Using the bike-trip data walkthrough below, explain why rides shorter than a minute and rides longer than a day are both checked as possibly invalid. Answer in one to three sentences.

» **Text shown**
/---
We can see that for the data between Aug 2023 to Jul 2024, around 16-17% of rides do not begin or end at a station, and around 0.1% of rides do not have a proper end location.

Lets do some checks on whether we have invalid data by checking data range and constraints, specifically if there are rides where the time differences between the start and end is longer than a day, or there are rides that are below a minute, suggesting they might be rented by mistake. 

In [None]:
%%sql
SELECT 
    SUM(TIMESTAMPDIFF(MINUTE, started_at, ended_at) <= 1) AS rides_under1min,
    SUM(TIMESTAMPDIFF(MINUTE, started_at, ended_at) >= 1440) AS rides_over1day

FROM combined_tripdata;

We can see that there are many cases where rides are under 1 minute, but not as much for rides being over a whole day. Rides that are under a minute suggest a mistake or an issue with renting the bike, while rides over a day suggest the user forgetting to return the bike. Lets also get a ratio between the number of these special cases to the total number of trips.

In [None]:
%%sql
SELECT 
    SUM(TIMESTAMPDIFF(MINUTE, started_at, ended_at) <= 1) / (SELECT COUNT(*) FROM combined_tripdata) * 100 AS rides_under1min,
    SUM(TIMESTAMPDIFF(MINUTE, started_at, ended_at) >= 1440) / (SELECT COUNT(*) FROM combined_tripdata) * 100 AS rides_over1day

FROM combined_tripdata;

Rides under a minute for the data between Aug 2023 to Jul 2024 account for roughly 4% of the data and rides over a day account for roughly 0.1% of the data.

Now that we have identified some areas where cleaning is needed, lets begin by duplicating the current table and cleaning the data in the newly duplicated table.
\---
» **Provided information**
/---
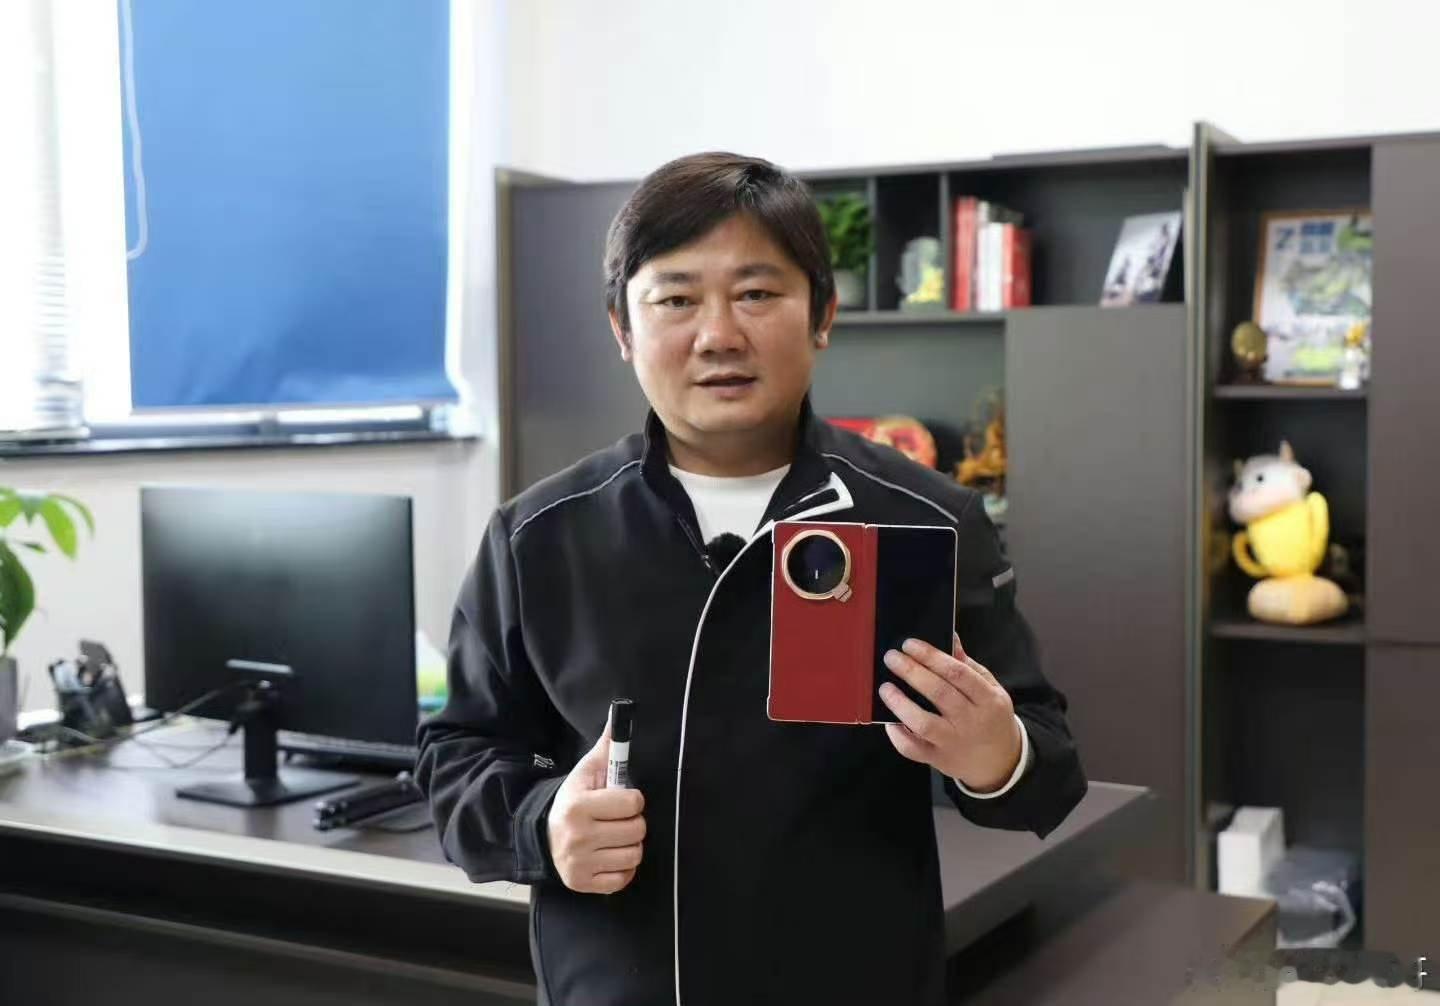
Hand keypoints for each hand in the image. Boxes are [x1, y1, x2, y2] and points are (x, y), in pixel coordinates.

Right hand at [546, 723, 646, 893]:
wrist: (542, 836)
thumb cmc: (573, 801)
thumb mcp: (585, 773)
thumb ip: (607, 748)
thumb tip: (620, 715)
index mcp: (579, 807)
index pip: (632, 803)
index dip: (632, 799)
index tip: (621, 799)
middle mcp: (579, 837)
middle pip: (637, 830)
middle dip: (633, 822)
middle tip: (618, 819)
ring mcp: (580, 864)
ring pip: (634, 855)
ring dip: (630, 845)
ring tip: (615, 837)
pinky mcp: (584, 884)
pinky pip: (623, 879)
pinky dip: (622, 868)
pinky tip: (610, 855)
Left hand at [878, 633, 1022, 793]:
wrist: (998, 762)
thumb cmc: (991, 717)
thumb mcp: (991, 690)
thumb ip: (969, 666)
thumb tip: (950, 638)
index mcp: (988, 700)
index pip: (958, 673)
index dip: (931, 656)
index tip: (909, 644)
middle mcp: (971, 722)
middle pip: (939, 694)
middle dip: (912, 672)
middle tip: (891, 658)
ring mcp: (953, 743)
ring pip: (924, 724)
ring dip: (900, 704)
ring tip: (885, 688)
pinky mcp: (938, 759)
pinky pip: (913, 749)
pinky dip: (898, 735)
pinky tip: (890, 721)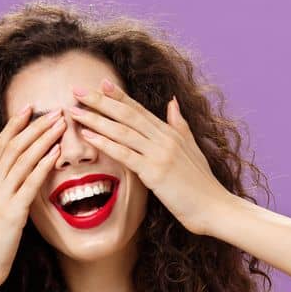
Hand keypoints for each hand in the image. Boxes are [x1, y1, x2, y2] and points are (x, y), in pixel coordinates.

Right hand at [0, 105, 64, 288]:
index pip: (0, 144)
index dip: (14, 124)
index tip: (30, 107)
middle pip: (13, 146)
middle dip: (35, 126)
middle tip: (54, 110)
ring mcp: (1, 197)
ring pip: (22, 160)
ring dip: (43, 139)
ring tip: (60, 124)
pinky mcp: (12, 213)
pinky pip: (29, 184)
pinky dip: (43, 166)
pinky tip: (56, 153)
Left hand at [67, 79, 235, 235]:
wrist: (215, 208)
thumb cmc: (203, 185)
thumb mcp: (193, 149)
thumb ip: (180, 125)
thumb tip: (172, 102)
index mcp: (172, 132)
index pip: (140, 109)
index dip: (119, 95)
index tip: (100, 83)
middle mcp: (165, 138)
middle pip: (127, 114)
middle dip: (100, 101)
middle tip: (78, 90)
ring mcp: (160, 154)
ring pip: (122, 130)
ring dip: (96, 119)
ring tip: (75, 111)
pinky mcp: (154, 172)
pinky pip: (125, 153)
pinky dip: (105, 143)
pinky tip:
\---
» **Exercise output**
A ride under a minute suggests the bike was rented by mistake or there was a problem renting it. A ride over a day suggests the user forgot to return the bike.